What to Serve on Top of Blini
Use your imagination when choosing toppings for blini. Here are some ideas to get you started:
- Top with the classic smoked salmon, sour cream, fresh dill, and lemon wedges.
- Use sour cream as the base for a small dollop of caviar.
- Add smoked or pickled fish and top with a spritz of olive oil and fresh herbs.
- Use any egg salad of your liking.
- Top with whipped cream and fresh fruit such as berries or peaches.
- Add seasoned ricotta or mascarpone and a rolled slice of prosciutto.
- Make small, deviled eggs and quarter them; top each blini with one quarter.
- Top with crème fraîche and pickled onions.
- Use fruit preserves, chocolate spreads, or caramel sauce to make a sweet version.
What is buckwheat flour? Is it gluten free?
Buckwheat flour doesn't come from a form of wheat or other cereal grass but instead from the seeds of a flowering plant. It has been cultivated in Asia for more than 8,000 years and has never been genetically modified. While it was a common crop before the invention of nitrogen fertilizers, it lost out to wheat once those were in use. The bran or grain covering, not the hard outer husk, typically is left on, resulting in a light brown flecked flour that has a nutty flavor and is very nutritious. Buckwheat also is cracked into groats, known as kasha, and steamed or boiled into porridges, puddings, and stuffings.

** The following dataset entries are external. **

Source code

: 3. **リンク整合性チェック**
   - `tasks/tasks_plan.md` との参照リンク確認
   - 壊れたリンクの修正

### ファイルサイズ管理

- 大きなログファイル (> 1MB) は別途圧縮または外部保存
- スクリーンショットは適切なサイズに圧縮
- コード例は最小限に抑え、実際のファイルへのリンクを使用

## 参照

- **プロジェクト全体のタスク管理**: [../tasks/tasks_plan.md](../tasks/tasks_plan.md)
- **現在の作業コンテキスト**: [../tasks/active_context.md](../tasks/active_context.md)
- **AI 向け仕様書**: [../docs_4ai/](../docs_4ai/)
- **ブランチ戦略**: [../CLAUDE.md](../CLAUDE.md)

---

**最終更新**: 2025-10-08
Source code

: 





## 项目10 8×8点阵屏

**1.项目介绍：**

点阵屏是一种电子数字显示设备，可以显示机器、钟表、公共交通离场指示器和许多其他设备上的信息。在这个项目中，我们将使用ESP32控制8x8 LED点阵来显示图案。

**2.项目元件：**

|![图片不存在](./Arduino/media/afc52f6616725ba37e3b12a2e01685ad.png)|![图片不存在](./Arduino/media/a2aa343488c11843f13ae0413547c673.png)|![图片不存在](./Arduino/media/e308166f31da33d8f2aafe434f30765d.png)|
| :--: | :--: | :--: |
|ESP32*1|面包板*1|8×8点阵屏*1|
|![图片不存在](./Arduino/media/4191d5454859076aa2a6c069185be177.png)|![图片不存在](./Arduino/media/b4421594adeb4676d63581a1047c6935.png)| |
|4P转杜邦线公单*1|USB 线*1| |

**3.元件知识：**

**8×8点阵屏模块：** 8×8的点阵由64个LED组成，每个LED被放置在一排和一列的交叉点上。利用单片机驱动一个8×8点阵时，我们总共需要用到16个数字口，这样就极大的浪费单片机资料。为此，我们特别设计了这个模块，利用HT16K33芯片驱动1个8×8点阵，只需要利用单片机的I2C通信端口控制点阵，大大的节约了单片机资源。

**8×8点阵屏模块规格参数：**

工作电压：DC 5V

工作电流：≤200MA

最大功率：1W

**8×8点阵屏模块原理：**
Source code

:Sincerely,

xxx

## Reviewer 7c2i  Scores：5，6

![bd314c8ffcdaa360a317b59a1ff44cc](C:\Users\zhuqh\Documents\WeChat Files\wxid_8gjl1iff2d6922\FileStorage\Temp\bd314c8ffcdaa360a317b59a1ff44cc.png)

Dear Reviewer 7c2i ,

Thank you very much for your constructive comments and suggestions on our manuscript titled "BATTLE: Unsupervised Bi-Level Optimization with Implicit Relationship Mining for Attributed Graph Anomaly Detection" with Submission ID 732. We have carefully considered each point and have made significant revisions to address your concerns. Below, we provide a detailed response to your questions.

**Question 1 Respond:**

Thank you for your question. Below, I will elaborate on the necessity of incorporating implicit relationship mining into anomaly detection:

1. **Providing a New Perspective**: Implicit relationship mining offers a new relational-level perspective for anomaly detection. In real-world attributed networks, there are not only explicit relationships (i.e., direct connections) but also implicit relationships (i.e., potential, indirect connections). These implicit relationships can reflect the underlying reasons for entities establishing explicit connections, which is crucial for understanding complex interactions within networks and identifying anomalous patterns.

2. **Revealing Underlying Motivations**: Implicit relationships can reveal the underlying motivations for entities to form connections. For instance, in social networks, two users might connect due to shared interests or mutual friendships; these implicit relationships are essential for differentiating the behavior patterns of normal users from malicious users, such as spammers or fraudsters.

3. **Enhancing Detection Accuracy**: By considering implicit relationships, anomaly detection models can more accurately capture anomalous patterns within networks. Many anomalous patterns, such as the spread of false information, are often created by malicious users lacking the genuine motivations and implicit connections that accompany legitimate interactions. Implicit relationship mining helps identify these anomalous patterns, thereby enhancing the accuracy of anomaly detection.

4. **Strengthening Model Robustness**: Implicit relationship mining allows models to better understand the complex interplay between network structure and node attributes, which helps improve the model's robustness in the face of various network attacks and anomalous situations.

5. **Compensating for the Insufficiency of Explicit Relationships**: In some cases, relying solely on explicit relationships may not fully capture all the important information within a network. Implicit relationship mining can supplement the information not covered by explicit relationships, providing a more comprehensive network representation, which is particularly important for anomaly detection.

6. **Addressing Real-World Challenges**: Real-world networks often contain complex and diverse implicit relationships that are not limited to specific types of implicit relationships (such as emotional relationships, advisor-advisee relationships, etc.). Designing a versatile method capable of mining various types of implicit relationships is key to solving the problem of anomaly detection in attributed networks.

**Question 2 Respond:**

Buckwheat flour is considered a gluten-free flour, so you can make this recipe using half buckwheat flour and half of any gluten-free flour mix of your liking for texture. You need 1 1/4 cups total, but be aware that most commercially produced flours might have been exposed to cross-contamination. Sometimes, buckwheat flour is mixed with wheat flour as a filler. If you are eating gluten free, be sure to check the labels first.